◆ **Aim of the exercise**
Take the data below and extract the lines from the one with "Puluhan karung timah selundupan ters" to the one with "Click to enlarge", inclusive, exactly as written.

◆ **Records**
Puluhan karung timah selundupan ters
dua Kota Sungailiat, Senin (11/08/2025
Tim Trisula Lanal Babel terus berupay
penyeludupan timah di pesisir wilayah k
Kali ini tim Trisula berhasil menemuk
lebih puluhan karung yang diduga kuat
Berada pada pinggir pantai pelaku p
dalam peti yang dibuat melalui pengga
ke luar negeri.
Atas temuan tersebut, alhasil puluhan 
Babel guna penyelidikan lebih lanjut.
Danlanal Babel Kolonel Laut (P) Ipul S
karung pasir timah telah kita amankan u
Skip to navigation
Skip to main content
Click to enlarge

--

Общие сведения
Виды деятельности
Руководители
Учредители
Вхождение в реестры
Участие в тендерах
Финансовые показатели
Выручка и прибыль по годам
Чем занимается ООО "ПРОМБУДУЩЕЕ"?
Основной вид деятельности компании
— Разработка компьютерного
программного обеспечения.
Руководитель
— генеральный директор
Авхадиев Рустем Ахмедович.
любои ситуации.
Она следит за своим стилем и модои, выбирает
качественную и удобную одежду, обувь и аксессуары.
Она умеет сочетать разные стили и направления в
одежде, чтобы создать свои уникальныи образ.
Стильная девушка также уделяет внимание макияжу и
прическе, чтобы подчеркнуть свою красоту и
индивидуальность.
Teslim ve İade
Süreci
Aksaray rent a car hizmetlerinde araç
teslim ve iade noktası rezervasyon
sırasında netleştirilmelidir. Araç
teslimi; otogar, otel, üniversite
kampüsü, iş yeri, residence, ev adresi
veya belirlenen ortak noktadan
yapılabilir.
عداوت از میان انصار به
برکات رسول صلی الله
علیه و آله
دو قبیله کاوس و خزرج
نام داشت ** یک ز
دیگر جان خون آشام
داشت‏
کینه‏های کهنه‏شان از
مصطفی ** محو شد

---

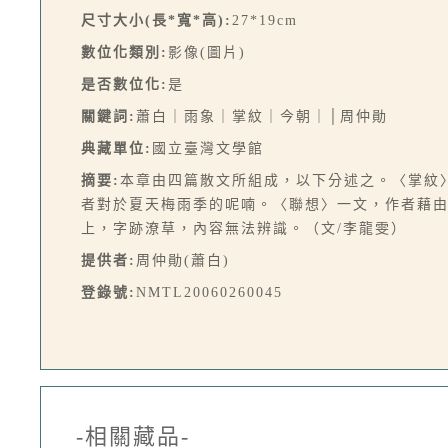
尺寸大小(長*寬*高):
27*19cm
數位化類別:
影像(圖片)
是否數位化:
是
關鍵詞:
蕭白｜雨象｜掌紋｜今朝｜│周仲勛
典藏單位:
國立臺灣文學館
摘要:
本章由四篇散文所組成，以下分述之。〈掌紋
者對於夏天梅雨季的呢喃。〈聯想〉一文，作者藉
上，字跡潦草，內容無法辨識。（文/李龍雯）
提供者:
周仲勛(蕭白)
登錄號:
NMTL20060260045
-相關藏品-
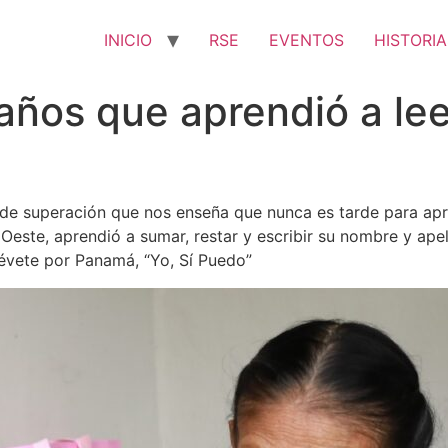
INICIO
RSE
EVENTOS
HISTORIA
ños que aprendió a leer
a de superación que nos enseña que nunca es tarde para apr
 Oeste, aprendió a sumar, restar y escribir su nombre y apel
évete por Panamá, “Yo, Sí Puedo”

◆ **Result of this exercise**
Puluhan karung timah selundupan ters
dua Kota Sungailiat, Senin (11/08/2025
Tim Trisula Lanal Babel terus berupay
penyeludupan timah di pesisir wilayah k
Kali ini tim Trisula berhasil menemuk
lebih puluhan karung yang diduga kuat
Berada pada pinggir pantai pelaku p
dalam peti yang dibuat melalui pengga
ke luar negeri.
Atas temuan tersebut, alhasil puluhan 
Babel guna penyelidikan lebih lanjut.
Danlanal Babel Kolonel Laut (P) Ipul S
karung pasir timah telah kita amankan u
Skip to navigation
Skip to main content
Click to enlarge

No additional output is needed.